***** Sayfa Metni
Türkiye'nin Suriyeli sığınmacılar için bugüne dek 4,5 milyar dolar yardımda bulunurken Batılı ülkelerin sadece 150 milyon dolar yardım yaptığını hatırlatan Bozkır, AB'nin Suriye'den gelen sığınmacılar için son olarak açıkladığı 3,9 milyon avroluk insani yardımın Türkiye'nin yaptıkları yanında "sembolik bir rakam" olduğunu söyledi.
AB Bakanı Bozkır, "(Türkiye'ye) laf söyleyecek olan ya elini cebine atsın ya askerlerine (Suriye'ye gitmeleri için) yön versin" dedi.
"AB FONLARIYLA İLGİLİ İDDİALAR YANLIŞ ALGI OLUŞTURMA ÇABASI"
Bozkır, AB fonlarının kayıt altına alınmaksızın harcandığına yönelik haberlerin gerçeği yansıtmadığını ve algı operasyonu olduğunu söyledi.
Bakan Bozkır, "Finansmanı AB'dan sağlanan fonlar kapsamında yürütülen projelere ilişkin harcamalar, AB Komisyonu ve Türkiye tarafından ortak olarak finanse edilen Program bütçeleri üzerinden yürütülmektedir. Program bütçelerinin ne kadarının AB katkısı, ne kadarının ulusal katkıdan oluşacağı AB Komisyonu ve Türkiye arasında yıllık olarak imzalanan finansman anlaşmalarında belirlenmiştir. Bu itibarla AB'den sağlanan fonların nereye, ne kadar ve kim tarafından harcanacağı, uygulama süreci öncesinden bellidir" dedi.
AB fonlarıyla ilgili harcamaların son derece şeffaf olduğunu belirten Bozkır, "Burada bir AB parasının harcanması söz konusu. AB parasının AB'nin bilgisi ve kontrolü dışında harcaması ve başka amaçlar için kullanması mümkün değildir" ifadesini kullandı.
**********
***** Veri Alıntıları
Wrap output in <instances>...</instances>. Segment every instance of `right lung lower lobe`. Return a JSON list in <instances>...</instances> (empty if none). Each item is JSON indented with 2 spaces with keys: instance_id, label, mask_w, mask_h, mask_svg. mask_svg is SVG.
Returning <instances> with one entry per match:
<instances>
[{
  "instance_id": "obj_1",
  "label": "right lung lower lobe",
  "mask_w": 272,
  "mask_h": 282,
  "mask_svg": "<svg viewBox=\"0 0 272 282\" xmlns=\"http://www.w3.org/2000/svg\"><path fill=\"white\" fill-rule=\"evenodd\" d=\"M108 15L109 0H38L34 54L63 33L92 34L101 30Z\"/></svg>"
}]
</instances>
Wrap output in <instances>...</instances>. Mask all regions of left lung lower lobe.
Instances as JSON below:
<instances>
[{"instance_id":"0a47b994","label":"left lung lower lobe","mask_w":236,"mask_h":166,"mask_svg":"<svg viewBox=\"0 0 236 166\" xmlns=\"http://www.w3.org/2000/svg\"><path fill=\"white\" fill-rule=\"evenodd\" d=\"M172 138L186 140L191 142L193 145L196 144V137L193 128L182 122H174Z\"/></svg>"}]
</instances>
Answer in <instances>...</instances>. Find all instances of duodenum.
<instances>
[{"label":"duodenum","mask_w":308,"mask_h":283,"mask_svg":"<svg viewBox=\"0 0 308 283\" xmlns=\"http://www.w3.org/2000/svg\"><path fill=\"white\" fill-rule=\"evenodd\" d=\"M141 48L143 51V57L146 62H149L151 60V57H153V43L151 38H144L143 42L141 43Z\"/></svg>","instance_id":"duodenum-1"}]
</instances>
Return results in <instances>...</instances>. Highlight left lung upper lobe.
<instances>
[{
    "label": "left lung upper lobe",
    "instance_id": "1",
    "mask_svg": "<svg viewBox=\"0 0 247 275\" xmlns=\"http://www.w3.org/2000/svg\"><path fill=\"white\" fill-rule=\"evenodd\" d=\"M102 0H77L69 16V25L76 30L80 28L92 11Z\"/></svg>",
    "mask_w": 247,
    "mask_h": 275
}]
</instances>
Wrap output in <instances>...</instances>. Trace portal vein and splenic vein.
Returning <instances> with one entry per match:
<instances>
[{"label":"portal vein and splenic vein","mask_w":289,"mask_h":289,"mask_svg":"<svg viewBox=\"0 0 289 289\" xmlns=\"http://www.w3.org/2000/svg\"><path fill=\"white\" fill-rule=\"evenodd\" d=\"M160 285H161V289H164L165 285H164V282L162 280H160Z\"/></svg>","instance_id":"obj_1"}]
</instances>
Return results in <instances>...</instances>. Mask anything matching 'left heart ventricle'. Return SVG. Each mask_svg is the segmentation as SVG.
**********
Görevler ▸
1. AB fonlarına dair metinde "Türkiye'nin Suriyeli sığınmacılar" ile "operasyonu olduğunu söyledi." arasındaki kısmı, her ikisi de dahil olmak üzere birebir kopyalayın.
2. AB fonlarına dair metne göre Türkiye, Suriyeli sığınmacılar için bugüne dek ne kadar yardımda bulunmuştur?
3. Bakan Bozkır'ın AB fonları ve sığınmacı yardımlarına ilişkin açıklamalarını aktaran metni, son cümleden sonra sürdürün.

Sıralı Sonuçlar ▸
1.
Türkiye'nin Suriyeli sığınmacılar için bugüne dek 4,5 milyar dolar yardımda bulunurken Batılı ülkelerin sadece 150 milyon dolar yardım yaptığını hatırlatan Bozkır, AB'nin Suriye'den gelen sığınmacılar için son olarak açıkladığı 3,9 milyon avroluk insani yardımın Türkiye'nin yaptıkları yanında "sembolik bir rakam" olduğunu söyledi.
AB Bakanı Bozkır, "(Türkiye'ye) laf söyleyecek olan ya elini cebine atsın ya askerlerine (Suriye'ye gitmeleri için) yön versin" dedi.
"AB FONLARIYLA İLGİLİ İDDİALAR YANLIŞ ALGI OLUŞTURMA ÇABASI"
Bozkır, AB fonlarının kayıt altına alınmaksızın harcandığına yönelik haberlerin gerçeği yansıtmadığını ve algı operasyonu olduğunu söyledi.

2. 4,5 milyar dolar.

3.
Söz konusu harcamaların belli aralıklarla hem ulusal hem AB makamlarınca raporladığını ve denetlediğini anlatan Bozkır, söz konusu iddianın Türkiye'deki sistemle AB'nin sistemi arasında bir uyuşmazlıktan kaynaklandığını ve Türk kontrol sisteminin AB'ye uyarlanmasıyla ilgili teknik bir mesele olduğunu ve bu kapsamda AB sistemine entegrasyon çalışmalarının Maliye Bakanlığınca sürdürüldüğünü kaydetti.
Bozkır, "AB fonlarının her kuruşunun AB standartlarında harcandığı ve takip edildiği isteyen herkes inceleyebilir. Yanlış bir algı oluşturma çabası olduğunu düşünüyorum. Bununla ilgili hiçbir soru işareti yok, ilerleme raporlarında bahsi geçmiyor" diye konuştu.
HSYK
AB Bakanı ve Başmüzakereci Bozkır, yargının bağımsızlığı, tarafsızlığı ve saygınlığının birinci öncelikleri olduğunu ve AB katılım müzakerelerinin yavaşladığı dönemlerde bile Türkiye'nin yargı reformlarına devam ettiğini belirtti.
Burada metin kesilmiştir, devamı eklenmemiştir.